++++ Records provided ++++

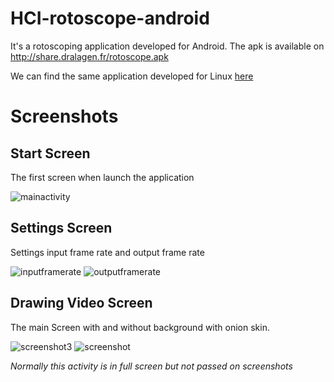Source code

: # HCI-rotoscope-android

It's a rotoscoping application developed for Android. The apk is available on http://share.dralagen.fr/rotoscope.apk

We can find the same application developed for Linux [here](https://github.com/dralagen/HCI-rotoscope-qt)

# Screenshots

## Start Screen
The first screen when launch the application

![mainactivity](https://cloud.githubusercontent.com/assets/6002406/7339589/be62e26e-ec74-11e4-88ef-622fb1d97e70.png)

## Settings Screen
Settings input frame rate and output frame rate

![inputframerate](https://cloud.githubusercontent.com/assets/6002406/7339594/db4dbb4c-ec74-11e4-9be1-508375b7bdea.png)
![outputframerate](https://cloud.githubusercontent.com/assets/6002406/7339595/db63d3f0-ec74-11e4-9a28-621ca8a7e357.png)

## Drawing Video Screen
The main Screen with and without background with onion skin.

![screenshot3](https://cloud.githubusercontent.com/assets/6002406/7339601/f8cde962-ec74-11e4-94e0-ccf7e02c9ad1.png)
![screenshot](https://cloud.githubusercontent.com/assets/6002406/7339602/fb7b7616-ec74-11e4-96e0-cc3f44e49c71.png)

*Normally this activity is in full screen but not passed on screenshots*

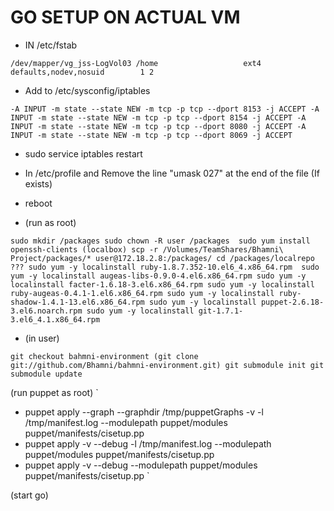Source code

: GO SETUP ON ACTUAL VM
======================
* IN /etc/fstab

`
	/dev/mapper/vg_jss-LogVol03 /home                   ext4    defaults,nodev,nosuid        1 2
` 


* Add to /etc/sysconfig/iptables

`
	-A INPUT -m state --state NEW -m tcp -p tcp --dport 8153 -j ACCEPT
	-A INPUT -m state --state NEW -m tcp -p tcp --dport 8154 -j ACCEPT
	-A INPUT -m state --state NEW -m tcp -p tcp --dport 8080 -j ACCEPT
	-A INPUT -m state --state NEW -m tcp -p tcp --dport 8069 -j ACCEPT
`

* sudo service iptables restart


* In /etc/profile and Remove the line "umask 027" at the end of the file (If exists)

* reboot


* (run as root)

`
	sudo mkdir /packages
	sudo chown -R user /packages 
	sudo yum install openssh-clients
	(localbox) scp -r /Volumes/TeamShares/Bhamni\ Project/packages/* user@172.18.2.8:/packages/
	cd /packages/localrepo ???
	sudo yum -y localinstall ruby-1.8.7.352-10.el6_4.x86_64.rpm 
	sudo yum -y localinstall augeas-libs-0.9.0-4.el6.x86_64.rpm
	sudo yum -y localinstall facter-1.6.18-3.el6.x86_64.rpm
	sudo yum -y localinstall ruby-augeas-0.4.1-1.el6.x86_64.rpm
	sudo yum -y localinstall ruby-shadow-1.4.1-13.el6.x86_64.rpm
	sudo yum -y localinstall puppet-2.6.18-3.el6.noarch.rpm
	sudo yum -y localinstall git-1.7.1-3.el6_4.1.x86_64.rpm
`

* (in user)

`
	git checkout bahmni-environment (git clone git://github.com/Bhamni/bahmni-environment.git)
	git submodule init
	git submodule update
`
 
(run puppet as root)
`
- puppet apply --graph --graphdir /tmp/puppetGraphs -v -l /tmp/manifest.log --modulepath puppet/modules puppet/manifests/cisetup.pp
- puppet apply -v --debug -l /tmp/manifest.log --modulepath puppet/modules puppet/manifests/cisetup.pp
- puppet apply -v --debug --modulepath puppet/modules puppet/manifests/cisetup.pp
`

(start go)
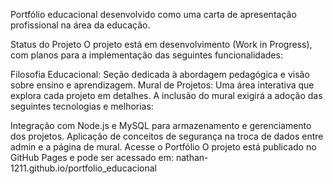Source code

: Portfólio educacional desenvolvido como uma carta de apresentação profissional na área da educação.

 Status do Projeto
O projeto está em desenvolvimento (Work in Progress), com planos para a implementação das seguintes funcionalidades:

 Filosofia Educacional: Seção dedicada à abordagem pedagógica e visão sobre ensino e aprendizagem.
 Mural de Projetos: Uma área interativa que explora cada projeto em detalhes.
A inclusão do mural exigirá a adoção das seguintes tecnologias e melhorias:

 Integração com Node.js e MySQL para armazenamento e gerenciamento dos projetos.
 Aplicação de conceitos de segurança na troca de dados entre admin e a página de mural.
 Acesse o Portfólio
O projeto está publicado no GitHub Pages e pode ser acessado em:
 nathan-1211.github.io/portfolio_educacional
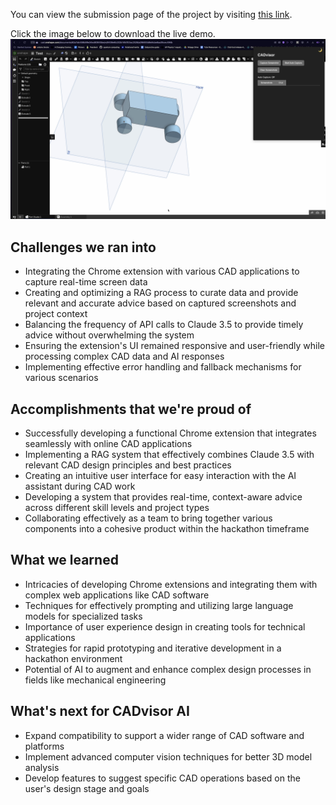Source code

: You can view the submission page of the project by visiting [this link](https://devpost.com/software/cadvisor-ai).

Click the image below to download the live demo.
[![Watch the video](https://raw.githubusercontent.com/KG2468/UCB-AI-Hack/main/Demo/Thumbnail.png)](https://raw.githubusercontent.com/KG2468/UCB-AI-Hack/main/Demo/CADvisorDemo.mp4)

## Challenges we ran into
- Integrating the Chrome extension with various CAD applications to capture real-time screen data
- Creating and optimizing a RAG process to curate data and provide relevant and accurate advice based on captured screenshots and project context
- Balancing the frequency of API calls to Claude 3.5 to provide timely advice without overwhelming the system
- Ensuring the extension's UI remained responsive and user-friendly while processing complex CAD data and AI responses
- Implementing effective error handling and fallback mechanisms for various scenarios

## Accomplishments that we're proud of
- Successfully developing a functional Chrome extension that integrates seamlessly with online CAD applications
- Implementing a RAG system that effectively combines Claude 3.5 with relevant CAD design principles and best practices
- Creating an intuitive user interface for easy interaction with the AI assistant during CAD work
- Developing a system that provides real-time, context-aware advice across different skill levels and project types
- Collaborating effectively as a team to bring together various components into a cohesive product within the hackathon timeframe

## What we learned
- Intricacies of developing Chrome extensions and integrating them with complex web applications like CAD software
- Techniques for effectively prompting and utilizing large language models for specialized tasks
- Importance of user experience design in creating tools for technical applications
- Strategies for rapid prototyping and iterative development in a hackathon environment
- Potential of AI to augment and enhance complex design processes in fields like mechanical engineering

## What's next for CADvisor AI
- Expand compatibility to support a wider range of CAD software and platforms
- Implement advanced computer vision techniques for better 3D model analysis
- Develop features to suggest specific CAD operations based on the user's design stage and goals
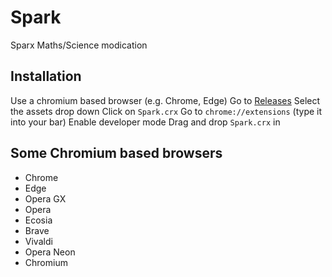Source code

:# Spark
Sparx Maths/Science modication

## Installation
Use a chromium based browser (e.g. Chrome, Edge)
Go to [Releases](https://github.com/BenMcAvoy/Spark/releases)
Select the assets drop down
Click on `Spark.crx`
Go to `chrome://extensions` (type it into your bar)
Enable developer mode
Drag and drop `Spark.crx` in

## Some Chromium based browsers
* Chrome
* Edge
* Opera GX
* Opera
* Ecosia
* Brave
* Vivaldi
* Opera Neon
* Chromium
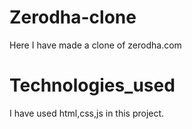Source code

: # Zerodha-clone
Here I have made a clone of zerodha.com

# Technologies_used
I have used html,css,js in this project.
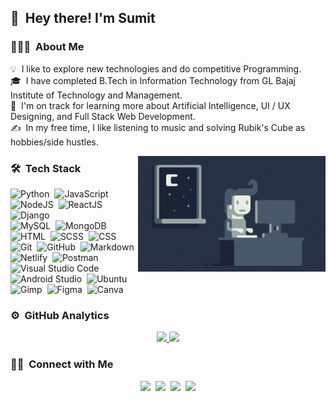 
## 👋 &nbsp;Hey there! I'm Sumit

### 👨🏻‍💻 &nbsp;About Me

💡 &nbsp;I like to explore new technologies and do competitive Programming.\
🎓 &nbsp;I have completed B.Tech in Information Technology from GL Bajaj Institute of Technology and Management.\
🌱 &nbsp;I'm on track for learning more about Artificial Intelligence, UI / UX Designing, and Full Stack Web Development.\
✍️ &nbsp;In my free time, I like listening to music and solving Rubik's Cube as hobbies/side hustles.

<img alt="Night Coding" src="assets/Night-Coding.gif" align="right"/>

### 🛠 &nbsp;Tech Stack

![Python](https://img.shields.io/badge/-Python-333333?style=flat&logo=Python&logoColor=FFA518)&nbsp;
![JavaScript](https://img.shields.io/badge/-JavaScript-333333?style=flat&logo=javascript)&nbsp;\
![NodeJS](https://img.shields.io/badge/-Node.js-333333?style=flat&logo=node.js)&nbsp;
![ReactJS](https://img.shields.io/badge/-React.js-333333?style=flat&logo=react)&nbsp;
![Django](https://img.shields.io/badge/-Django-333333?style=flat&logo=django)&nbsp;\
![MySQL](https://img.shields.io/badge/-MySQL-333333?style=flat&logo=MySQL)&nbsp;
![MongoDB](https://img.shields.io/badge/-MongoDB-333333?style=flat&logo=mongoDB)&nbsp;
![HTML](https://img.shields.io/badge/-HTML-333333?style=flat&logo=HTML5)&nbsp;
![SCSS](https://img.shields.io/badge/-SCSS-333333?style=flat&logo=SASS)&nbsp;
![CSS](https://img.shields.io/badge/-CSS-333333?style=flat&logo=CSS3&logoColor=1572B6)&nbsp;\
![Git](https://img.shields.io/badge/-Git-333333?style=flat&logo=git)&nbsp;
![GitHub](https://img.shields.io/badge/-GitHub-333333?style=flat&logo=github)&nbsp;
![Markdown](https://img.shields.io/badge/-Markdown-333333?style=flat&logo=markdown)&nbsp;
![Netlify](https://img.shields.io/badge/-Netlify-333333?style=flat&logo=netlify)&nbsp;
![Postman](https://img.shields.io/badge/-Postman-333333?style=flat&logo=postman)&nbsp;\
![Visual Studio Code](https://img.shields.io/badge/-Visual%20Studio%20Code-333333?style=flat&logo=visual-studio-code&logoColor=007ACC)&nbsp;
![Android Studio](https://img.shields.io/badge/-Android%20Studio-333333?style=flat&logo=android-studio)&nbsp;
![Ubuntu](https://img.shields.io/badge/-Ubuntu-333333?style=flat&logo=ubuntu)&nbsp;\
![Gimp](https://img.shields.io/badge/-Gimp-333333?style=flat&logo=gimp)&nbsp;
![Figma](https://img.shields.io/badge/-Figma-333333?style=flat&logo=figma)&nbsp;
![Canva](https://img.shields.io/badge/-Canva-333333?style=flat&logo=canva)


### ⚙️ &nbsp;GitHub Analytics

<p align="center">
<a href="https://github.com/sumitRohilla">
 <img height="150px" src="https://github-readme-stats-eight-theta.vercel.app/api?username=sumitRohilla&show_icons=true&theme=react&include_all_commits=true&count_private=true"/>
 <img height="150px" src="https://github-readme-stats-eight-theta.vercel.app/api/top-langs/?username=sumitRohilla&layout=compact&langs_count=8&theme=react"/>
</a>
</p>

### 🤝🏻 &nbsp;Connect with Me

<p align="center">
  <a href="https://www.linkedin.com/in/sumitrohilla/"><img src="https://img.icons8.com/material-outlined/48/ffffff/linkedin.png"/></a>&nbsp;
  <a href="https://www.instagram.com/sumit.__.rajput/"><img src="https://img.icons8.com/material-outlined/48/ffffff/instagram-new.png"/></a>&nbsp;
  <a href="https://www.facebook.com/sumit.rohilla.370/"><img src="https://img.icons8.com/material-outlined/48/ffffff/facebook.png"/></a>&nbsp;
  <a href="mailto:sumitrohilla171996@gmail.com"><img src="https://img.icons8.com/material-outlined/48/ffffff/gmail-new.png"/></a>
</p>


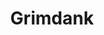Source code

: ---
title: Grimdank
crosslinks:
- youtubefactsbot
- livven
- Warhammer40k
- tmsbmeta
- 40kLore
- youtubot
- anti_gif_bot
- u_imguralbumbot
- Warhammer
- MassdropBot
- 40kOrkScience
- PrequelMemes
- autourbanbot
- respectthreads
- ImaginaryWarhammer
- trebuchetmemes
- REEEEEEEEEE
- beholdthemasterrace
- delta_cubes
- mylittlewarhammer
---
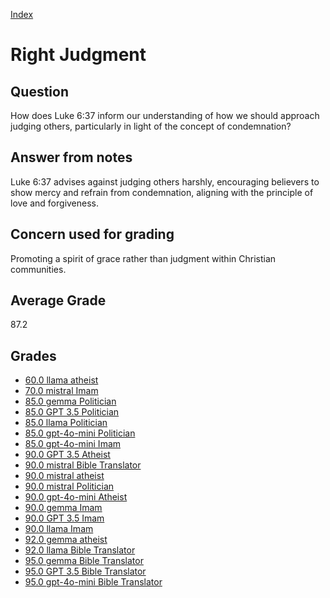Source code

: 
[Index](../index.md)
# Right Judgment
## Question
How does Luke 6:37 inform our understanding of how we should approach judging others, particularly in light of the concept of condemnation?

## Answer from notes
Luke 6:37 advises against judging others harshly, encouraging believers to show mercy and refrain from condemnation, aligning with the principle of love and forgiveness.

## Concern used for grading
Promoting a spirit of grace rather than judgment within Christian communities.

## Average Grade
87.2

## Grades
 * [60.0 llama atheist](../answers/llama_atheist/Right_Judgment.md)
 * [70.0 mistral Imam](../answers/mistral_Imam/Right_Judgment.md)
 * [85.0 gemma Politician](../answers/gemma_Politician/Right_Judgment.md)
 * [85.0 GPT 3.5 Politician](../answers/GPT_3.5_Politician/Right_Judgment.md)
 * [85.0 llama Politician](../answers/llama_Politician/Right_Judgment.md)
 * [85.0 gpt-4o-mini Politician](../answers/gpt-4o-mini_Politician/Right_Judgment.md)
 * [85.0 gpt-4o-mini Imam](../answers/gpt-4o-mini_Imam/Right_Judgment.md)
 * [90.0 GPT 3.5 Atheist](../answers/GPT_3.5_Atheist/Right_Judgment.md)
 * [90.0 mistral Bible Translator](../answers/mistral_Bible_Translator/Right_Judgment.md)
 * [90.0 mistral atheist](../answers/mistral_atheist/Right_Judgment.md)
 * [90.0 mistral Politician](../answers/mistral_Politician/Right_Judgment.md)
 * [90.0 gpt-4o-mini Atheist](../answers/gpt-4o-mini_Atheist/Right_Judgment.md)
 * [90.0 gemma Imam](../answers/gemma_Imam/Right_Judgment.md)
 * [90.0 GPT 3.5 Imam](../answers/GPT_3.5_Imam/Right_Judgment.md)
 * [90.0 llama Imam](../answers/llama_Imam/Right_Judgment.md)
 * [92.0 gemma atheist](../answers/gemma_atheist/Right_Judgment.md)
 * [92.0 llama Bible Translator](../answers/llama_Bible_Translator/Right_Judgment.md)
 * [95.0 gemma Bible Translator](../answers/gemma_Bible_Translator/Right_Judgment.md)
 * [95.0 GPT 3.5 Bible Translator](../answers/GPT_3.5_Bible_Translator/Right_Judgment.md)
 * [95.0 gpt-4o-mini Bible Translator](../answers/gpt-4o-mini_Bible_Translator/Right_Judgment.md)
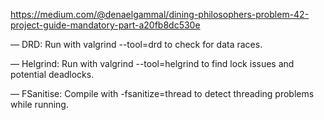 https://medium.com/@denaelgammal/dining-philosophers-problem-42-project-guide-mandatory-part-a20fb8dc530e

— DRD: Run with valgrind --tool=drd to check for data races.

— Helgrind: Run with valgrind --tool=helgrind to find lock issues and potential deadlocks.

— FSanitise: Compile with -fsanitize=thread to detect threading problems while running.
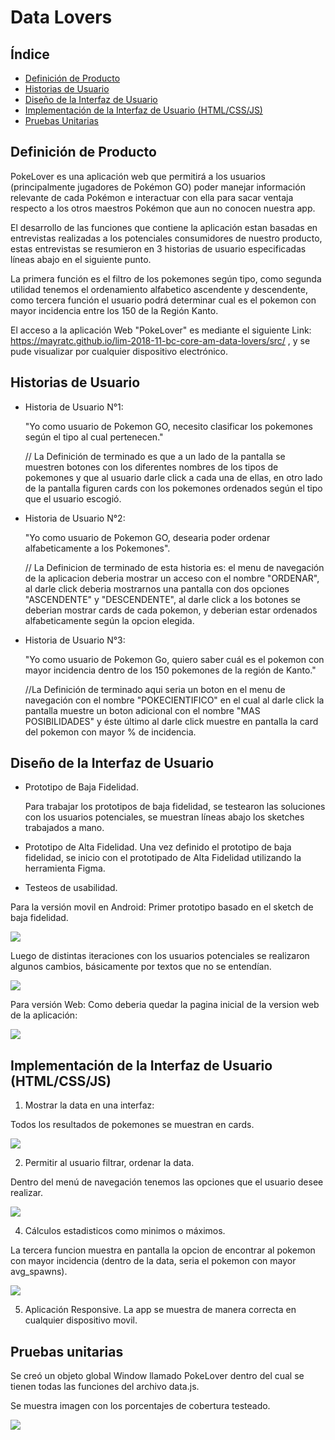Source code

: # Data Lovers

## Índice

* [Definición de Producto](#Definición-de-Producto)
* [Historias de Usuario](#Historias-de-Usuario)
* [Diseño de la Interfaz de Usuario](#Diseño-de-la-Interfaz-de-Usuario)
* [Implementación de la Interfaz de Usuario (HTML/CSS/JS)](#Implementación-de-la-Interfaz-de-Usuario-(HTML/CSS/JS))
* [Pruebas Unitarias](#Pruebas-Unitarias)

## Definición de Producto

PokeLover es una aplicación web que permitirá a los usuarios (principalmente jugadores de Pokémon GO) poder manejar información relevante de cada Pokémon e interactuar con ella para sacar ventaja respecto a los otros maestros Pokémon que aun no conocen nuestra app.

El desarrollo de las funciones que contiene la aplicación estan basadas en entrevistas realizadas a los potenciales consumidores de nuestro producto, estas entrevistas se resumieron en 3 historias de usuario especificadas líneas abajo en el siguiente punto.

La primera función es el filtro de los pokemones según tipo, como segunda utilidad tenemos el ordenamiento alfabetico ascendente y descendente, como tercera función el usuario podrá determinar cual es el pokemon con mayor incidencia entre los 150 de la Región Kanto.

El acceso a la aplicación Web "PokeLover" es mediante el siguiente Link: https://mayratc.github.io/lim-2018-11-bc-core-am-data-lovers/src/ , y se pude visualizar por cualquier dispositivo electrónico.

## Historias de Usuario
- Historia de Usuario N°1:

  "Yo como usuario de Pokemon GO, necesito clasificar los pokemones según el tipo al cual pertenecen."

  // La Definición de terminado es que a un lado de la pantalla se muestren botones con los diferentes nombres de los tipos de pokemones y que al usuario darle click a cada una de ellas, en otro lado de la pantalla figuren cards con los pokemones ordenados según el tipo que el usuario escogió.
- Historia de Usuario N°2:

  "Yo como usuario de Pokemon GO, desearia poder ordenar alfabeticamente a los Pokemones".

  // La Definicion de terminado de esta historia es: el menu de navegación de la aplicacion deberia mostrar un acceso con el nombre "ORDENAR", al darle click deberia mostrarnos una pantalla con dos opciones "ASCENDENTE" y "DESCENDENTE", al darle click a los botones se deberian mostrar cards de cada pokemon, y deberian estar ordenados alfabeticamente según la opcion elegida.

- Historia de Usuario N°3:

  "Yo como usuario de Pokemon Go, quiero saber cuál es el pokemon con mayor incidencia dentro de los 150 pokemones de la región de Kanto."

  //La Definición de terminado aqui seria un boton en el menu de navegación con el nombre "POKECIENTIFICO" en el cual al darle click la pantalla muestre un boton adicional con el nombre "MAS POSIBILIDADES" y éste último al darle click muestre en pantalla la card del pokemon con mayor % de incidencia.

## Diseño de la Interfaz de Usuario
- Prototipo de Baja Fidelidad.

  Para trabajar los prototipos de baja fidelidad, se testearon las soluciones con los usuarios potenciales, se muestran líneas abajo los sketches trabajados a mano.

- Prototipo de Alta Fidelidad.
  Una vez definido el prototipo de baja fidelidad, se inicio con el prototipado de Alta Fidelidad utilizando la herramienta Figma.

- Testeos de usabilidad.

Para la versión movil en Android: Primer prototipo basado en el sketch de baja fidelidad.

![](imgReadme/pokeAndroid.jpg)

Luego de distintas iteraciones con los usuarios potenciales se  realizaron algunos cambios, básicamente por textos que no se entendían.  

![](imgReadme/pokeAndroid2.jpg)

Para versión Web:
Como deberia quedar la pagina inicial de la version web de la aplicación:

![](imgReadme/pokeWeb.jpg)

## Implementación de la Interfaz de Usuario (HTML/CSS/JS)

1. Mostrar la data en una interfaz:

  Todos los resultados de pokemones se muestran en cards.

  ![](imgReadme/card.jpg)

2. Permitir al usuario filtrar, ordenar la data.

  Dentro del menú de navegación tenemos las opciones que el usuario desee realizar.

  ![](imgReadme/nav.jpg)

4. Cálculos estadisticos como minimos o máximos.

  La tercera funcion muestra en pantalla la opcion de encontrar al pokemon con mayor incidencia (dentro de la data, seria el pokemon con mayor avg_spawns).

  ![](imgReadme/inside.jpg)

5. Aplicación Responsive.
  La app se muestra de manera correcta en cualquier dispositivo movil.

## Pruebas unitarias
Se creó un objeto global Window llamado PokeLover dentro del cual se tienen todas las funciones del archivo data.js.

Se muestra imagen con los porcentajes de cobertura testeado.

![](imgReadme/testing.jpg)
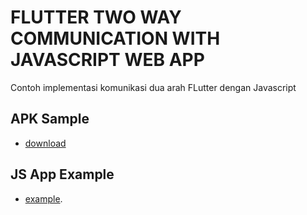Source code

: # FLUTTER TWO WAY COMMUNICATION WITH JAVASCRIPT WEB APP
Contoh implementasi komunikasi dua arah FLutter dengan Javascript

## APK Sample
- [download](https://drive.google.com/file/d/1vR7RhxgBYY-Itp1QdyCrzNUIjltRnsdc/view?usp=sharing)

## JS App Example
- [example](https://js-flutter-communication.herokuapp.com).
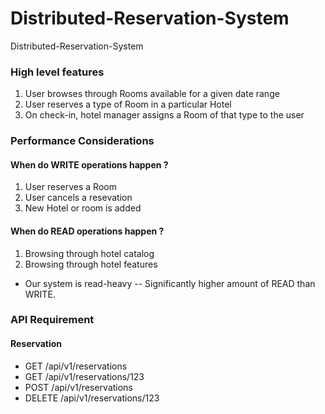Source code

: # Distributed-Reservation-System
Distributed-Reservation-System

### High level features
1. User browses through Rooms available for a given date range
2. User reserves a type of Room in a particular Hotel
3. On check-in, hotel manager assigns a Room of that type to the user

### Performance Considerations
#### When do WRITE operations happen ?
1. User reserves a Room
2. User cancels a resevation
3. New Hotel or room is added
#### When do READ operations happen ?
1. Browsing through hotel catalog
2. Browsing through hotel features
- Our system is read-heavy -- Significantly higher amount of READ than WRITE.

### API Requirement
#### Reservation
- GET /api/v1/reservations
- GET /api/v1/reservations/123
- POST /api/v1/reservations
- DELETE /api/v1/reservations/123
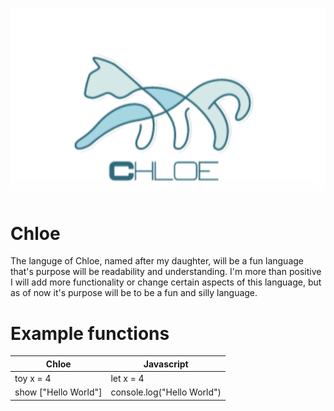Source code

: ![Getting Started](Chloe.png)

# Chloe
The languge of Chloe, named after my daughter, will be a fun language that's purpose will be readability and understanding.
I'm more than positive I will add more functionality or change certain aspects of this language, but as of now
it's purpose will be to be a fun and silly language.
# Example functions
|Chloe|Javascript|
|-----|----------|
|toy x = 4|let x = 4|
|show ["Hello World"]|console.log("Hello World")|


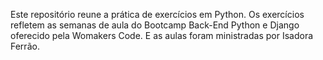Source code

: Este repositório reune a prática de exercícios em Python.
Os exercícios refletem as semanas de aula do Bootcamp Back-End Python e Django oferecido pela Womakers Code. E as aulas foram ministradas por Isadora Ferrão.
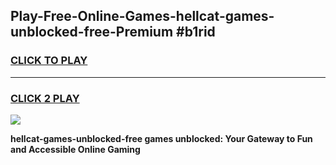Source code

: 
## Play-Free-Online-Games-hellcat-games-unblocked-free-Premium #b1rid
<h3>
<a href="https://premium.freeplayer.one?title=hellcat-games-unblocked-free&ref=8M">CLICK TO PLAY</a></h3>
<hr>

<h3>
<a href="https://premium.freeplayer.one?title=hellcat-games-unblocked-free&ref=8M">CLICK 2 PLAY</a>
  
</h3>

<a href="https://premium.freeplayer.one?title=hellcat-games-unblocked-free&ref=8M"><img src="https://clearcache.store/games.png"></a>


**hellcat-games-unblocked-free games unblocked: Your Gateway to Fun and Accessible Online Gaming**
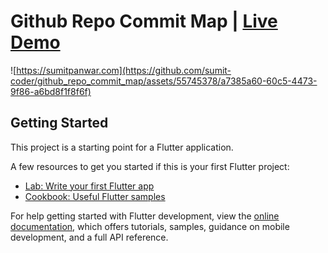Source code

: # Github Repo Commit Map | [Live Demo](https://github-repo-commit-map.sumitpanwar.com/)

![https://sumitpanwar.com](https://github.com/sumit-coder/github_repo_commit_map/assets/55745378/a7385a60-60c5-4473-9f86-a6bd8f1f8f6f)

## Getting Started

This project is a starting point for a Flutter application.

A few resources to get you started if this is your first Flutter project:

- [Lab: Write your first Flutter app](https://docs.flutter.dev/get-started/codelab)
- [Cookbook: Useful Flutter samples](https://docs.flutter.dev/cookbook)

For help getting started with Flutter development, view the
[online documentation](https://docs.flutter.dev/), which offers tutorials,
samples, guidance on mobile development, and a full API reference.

++++

# Your goal
After locating the line with "- Creating and" above, return that line and every later line through the one with "- Implementing effective", word for word and with nothing else.

# Your response
- Creating and optimizing a RAG process to curate data and provide relevant and accurate advice based on captured screenshots and project context
- Balancing the frequency of API calls to Claude 3.5 to provide timely advice without overwhelming the system
- Ensuring the extension's UI remained responsive and user-friendly while processing complex CAD data and AI responses
- Implementing effective error handling and fallback mechanisms for various scenarios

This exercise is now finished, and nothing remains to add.